**Dataset content**.
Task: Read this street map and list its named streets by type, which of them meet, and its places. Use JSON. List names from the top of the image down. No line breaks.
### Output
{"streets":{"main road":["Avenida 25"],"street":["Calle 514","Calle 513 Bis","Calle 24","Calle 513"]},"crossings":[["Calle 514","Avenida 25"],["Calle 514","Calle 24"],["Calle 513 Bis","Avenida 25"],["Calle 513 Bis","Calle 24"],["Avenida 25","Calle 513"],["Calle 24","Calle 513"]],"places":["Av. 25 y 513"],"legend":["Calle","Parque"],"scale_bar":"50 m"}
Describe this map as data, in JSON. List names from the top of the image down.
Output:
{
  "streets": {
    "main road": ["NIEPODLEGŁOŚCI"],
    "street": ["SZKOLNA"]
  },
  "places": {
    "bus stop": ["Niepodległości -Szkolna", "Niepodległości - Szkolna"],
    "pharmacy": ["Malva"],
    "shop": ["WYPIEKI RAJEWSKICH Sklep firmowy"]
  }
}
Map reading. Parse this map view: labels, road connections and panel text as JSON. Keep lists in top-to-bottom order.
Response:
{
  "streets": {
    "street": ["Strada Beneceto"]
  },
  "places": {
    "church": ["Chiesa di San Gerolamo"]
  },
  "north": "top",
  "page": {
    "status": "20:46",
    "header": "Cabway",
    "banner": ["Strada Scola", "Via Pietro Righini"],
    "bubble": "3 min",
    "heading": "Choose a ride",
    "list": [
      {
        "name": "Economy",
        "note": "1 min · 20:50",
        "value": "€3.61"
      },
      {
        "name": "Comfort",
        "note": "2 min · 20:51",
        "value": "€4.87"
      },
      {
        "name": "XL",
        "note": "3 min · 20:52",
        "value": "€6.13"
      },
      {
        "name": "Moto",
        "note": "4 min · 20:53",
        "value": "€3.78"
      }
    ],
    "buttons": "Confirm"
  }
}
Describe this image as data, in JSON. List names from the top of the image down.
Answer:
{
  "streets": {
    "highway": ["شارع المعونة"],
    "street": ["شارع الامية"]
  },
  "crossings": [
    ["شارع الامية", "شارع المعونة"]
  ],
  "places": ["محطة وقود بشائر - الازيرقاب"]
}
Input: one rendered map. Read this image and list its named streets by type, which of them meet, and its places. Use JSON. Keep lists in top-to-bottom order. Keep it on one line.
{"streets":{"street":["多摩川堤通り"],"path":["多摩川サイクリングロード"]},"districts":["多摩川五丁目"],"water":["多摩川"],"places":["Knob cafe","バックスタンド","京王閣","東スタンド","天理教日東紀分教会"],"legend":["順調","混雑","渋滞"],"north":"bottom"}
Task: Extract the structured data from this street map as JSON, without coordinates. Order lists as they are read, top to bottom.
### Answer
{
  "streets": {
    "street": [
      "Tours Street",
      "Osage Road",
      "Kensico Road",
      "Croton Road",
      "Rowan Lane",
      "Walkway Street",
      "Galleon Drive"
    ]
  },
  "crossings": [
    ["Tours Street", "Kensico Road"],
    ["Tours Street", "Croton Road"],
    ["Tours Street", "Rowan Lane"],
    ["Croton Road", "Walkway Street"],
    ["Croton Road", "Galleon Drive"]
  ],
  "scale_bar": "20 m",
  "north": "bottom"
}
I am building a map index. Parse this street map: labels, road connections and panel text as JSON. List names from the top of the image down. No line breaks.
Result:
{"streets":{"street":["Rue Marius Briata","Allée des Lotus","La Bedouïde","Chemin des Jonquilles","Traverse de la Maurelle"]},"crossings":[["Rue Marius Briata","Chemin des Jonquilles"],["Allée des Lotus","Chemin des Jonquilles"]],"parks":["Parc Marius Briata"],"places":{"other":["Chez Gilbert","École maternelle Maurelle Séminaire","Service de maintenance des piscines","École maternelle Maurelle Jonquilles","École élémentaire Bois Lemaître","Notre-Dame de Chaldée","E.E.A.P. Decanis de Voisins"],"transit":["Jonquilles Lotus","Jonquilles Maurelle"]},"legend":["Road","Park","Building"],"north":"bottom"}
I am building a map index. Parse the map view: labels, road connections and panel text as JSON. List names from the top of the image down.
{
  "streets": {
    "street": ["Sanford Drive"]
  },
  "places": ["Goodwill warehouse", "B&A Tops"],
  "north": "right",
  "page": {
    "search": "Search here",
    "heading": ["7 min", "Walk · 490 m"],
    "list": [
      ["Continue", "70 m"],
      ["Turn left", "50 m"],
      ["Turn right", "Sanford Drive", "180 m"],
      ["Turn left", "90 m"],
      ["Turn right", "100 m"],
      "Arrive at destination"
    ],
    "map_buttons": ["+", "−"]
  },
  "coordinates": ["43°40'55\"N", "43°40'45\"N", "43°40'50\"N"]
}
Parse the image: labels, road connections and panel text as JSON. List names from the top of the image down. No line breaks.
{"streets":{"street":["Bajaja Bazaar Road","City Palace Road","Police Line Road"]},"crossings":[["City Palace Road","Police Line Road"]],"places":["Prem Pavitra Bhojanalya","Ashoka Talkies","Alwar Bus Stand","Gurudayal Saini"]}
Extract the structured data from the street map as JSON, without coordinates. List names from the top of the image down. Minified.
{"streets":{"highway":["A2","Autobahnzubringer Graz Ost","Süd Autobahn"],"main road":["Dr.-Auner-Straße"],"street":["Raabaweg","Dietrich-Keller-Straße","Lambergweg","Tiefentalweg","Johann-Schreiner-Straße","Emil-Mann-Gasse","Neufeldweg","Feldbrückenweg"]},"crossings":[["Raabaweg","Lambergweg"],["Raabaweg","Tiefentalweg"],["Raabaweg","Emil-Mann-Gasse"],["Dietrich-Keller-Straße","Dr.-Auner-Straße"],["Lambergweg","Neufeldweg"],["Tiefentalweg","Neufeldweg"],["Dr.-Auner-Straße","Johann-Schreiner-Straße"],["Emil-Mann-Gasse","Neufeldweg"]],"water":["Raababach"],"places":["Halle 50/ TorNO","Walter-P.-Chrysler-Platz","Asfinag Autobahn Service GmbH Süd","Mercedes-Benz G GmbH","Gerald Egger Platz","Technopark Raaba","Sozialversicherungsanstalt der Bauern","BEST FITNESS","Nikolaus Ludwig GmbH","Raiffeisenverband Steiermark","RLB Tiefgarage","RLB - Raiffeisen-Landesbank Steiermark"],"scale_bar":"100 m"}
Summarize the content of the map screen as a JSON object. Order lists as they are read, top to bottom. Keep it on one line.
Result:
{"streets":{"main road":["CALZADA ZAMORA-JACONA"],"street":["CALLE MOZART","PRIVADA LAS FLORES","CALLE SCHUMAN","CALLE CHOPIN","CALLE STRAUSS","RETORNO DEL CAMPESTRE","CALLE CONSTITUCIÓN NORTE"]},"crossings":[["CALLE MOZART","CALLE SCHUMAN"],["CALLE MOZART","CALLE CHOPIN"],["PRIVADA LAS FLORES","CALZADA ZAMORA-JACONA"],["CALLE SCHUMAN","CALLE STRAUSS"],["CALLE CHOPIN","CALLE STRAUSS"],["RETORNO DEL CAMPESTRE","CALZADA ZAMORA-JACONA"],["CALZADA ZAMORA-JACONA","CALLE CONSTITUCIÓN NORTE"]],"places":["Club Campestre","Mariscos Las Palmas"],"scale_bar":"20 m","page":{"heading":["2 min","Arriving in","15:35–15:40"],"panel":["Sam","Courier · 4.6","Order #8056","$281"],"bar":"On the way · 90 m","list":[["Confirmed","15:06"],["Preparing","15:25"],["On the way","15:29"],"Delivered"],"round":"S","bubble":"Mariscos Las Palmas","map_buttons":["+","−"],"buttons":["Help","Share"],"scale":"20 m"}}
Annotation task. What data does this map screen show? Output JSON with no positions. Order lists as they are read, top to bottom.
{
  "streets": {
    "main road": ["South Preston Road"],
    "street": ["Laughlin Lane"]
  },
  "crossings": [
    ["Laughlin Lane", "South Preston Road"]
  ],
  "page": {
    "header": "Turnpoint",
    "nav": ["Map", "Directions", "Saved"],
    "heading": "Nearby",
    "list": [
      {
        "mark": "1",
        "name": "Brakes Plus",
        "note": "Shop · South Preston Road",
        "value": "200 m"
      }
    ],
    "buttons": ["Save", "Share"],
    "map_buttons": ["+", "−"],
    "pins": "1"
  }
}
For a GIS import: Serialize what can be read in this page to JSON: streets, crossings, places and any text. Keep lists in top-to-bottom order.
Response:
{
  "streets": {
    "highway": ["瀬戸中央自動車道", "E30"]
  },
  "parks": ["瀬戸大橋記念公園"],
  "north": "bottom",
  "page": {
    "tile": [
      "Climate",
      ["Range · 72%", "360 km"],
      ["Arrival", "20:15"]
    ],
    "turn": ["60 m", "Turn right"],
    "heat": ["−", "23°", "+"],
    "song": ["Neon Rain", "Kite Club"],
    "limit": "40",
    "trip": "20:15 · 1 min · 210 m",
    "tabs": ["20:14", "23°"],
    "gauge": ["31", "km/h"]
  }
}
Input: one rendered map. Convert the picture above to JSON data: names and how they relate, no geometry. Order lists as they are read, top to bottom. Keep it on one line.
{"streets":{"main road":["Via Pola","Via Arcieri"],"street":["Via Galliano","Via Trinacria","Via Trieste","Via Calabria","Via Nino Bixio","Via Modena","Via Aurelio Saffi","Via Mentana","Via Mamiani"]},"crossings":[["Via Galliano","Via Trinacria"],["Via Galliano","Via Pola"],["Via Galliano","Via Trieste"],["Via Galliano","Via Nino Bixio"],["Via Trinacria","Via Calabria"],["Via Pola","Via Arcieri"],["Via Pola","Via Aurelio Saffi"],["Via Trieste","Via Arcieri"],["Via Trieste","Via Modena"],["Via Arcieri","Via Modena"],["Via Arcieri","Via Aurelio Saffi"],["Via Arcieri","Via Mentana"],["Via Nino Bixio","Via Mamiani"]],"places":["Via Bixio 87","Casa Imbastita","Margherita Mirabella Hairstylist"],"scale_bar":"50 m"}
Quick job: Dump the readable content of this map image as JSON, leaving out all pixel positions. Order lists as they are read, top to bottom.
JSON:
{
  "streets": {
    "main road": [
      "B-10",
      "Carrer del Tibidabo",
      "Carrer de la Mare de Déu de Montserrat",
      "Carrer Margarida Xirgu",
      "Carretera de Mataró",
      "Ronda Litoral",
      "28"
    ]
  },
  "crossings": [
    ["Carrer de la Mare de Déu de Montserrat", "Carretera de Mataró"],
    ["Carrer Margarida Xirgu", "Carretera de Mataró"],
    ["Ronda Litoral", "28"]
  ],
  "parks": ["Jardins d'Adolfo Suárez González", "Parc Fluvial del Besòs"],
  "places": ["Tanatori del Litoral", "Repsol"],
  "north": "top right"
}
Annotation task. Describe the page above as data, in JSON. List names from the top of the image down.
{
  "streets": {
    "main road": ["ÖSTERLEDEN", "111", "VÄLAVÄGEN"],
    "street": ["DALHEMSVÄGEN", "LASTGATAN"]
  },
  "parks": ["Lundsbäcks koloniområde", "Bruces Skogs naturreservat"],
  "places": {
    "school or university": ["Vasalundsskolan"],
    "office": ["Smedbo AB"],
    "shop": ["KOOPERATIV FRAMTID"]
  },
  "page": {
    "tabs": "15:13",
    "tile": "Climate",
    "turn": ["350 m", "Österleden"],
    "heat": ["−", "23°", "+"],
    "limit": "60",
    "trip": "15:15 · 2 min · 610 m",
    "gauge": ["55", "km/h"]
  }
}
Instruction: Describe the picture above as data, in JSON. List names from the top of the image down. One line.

**Task**. The response should hold exactly the lines starting at the line with "Task: Extract the" and ending at the line with "I am building a map index. Parse this", and no other line of the material above.

**Written solution**.
Task: Extract the structured data from this street map as JSON, without coordinates. Order lists as they are read, top to bottom.
### Answer
{
  "streets": {
    "street": [
      "Tours Street",
      "Osage Road",
      "Kensico Road",
      "Croton Road",
      "Rowan Lane",
      "Walkway Street",
      "Galleon Drive"
    ]
  },
  "crossings": [
    ["Tours Street", "Kensico Road"],
    ["Tours Street", "Croton Road"],
    ["Tours Street", "Rowan Lane"],
    ["Croton Road", "Walkway Street"],
    ["Croton Road", "Galleon Drive"]
  ],
  "scale_bar": "20 m",
  "north": "bottom"
}
I am building a map index. Parse this street map: labels, road connections and panel text as JSON. List names from the top of the image down. No line breaks.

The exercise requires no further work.